- **Collected data entries**:
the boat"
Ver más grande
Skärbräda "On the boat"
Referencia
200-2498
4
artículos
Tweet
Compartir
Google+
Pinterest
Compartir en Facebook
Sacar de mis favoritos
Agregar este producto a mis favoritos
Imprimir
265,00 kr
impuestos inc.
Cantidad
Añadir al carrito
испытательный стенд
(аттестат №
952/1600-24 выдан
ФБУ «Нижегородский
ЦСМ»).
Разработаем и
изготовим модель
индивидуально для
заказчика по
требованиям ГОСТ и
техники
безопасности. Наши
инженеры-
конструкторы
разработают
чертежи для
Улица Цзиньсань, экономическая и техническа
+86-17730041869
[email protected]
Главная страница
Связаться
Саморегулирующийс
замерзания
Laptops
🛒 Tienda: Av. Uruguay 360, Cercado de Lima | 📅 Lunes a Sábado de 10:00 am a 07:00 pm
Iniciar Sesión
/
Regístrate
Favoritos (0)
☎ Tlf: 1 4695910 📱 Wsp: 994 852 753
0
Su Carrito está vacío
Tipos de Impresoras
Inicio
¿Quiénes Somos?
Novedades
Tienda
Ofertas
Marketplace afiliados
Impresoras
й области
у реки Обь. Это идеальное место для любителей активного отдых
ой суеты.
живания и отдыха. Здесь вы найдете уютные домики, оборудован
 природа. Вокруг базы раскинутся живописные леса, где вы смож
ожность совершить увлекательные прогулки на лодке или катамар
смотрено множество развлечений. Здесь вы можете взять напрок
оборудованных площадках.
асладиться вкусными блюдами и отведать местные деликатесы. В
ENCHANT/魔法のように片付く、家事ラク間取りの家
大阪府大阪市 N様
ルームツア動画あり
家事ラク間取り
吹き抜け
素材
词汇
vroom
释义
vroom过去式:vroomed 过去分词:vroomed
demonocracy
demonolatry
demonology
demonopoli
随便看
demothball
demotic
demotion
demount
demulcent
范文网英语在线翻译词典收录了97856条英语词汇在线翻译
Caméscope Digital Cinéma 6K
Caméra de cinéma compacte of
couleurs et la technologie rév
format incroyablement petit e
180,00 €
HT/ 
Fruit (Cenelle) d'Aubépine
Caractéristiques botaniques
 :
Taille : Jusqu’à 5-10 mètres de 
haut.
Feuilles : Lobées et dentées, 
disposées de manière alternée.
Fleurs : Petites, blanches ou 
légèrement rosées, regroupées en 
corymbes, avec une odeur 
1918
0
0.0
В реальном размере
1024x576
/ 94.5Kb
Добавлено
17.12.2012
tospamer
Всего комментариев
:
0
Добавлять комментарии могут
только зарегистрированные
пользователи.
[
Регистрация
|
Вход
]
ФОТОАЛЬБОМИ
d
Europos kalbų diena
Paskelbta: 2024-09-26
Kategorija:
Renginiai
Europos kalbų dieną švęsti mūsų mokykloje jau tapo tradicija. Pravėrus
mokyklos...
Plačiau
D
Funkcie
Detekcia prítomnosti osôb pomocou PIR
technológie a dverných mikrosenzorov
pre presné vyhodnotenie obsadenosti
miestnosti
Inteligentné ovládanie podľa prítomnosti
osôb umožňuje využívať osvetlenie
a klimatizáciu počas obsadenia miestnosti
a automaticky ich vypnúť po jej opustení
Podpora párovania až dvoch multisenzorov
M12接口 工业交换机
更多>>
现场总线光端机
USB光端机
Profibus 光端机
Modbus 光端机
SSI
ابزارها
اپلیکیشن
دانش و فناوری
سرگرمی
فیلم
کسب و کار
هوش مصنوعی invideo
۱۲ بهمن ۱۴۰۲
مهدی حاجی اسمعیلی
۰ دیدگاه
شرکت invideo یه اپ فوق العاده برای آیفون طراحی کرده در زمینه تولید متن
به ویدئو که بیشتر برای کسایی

- **PROBLEM DESCRIPTION**:
Copy the entries word for word, from the very first line through the line that contains "индивидуально для", including that line.

- **RESULT OF THE EXERCISE**:
the boat"
Ver más grande
Skärbräda "On the boat"
Referencia
200-2498
4
artículos
Tweet
Compartir
Google+
Pinterest
Compartir en Facebook
Sacar de mis favoritos
Agregar este producto a mis favoritos
Imprimir
265,00 kr
impuestos inc.
Cantidad
Añadir al carrito
испытательный стенд
(аттестат №
952/1600-24 выдан
ФБУ «Нижегородский
ЦСМ»).
Разработаем и
изготовим модель
индивидуально для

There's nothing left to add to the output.